But the relationship sur- vived separation and parental disapproval. They finally wed after a bitter divorce on her part in 2007, though he remains close to her children from the previous marriage — one of her sons is older than he is, a daughter works for his campaign. In his wedding speech, he conceded they were “not a normal couple — even if I don’t like that word — but we’re a couple that exists”.
These days, Macron is 39 and Brigitte Macron 64. Her style is svelte with legs to keep the French paparazzi in business. Now known as Mme Macron, she is more than another photo opportunity by the candidate’s side. She coached him, as a former drama teacher, on voice projection.
Few doubt that they will make an urbane couple in the Elysée Palace. The bigger doubts surround whether his mix-and-match politics can work, given the financial straits of the country and its need for a tough budget. A new movement, with no indication in its name as to its ideology, is a clever positioning for keeping on board Leftist voters while scooping up Conservative voters who dislike the divisive rhetoric and parochialism of Le Pen.
If Macron wins, he will have seen off the most ferocious threat from the far Right yet in European politics and that will be no small achievement. His greatest risk, after the thrilling campaign, is ending up looking like yet another member of the Davos-class elites after a rebranding exercise. Macron is on the march, but Macronism is still a mystery.

----

ACTION ITEM:
Print the Macron passage verbatim, everything from "These days, Macron" down to "on voice projection.".

----

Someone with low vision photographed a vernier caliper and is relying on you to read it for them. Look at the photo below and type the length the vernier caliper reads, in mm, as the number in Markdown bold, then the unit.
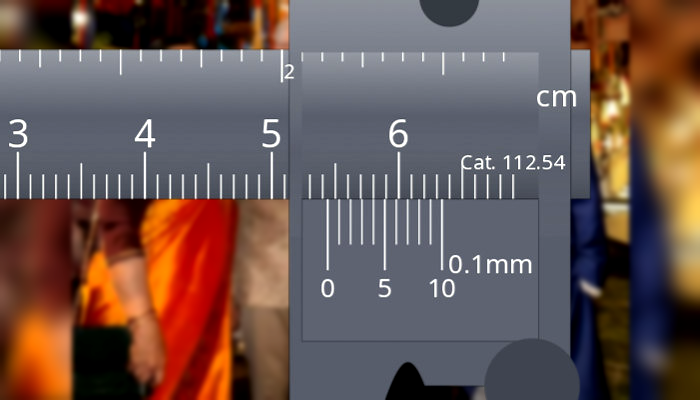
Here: **54.4** mm
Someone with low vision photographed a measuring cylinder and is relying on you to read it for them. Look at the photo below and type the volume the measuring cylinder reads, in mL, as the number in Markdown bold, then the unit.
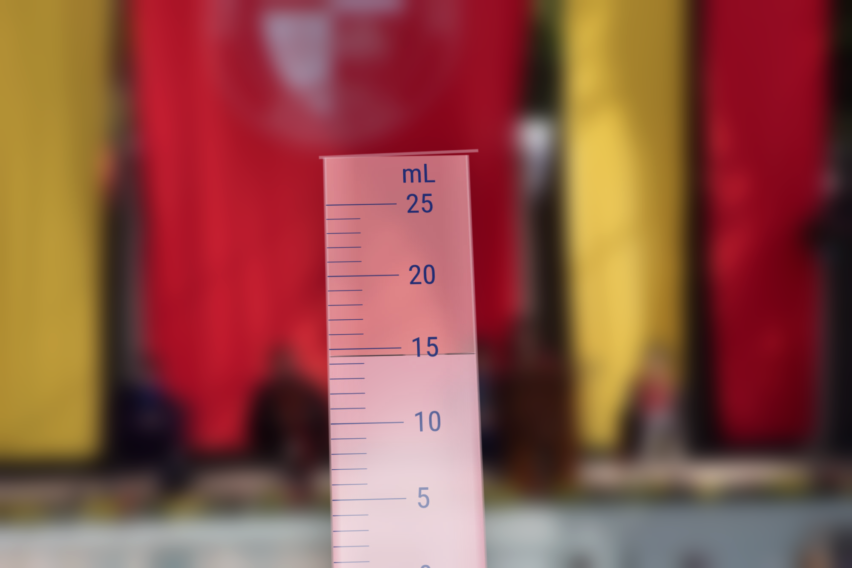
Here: **14.5** mL
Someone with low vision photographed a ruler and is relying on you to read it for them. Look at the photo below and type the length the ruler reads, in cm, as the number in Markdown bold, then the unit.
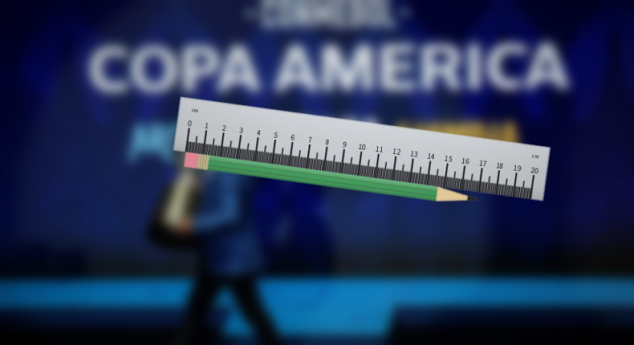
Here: **17** cm
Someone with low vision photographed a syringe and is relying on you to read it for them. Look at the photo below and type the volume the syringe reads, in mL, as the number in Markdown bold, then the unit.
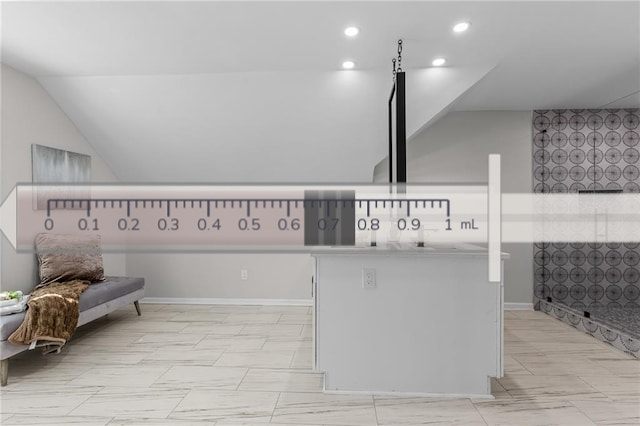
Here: **0.64** mL
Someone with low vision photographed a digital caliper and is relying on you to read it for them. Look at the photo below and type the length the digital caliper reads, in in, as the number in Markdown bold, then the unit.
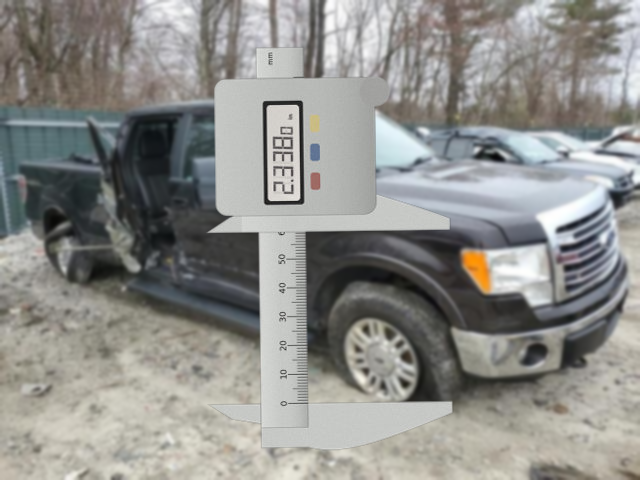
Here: **2.3380** in
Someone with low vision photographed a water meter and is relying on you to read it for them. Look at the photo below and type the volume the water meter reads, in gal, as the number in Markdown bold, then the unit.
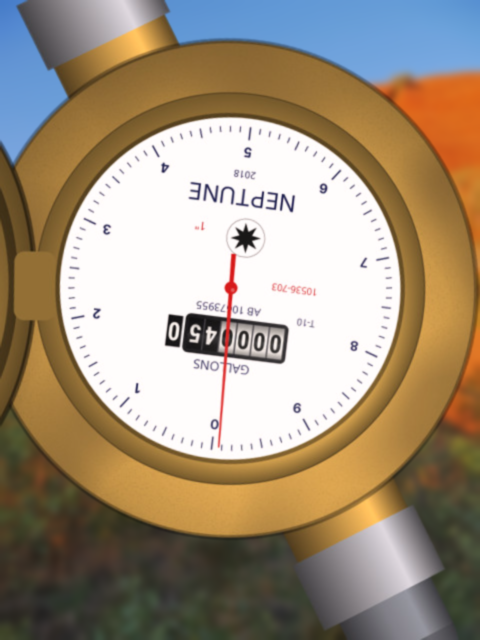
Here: **449.9** gal
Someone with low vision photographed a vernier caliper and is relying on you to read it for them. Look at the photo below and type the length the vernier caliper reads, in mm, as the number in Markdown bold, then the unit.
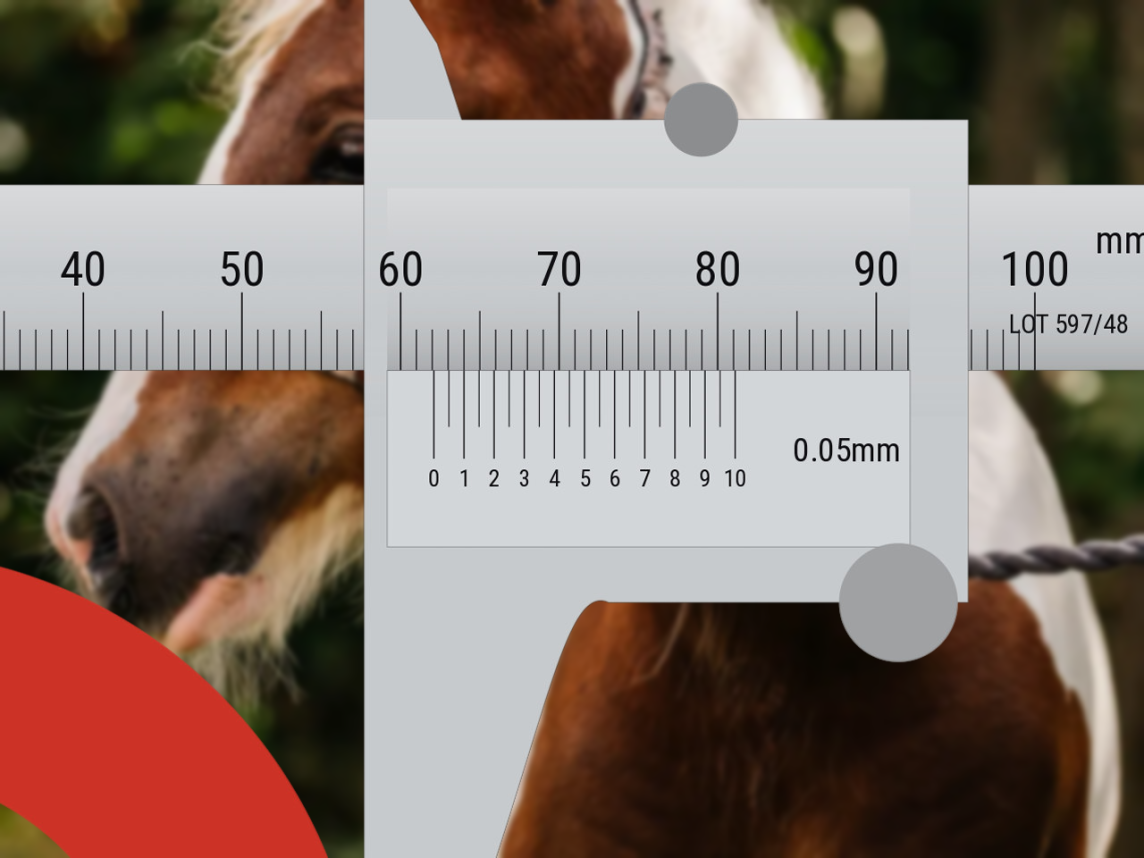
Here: **62.1** mm
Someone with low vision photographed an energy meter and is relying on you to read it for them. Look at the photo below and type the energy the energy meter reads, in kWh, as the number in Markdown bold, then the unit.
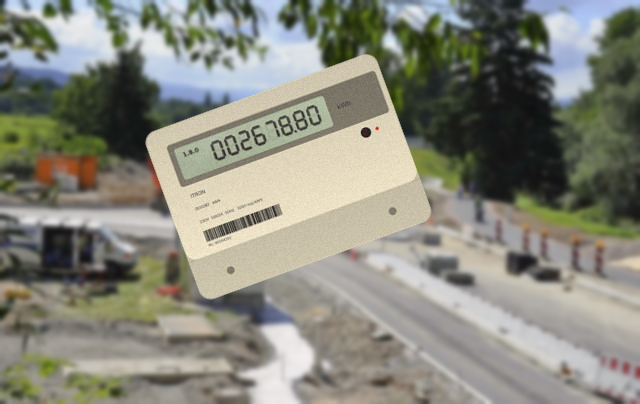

----

ANSWER BOX:
These days, Macron is 39 and Brigitte Macron 64. Her style is svelte with legs to keep the French paparazzi in business. Now known as Mme Macron, she is more than another photo opportunity by the candidate’s side. She coached him, as a former drama teacher, on voice projection.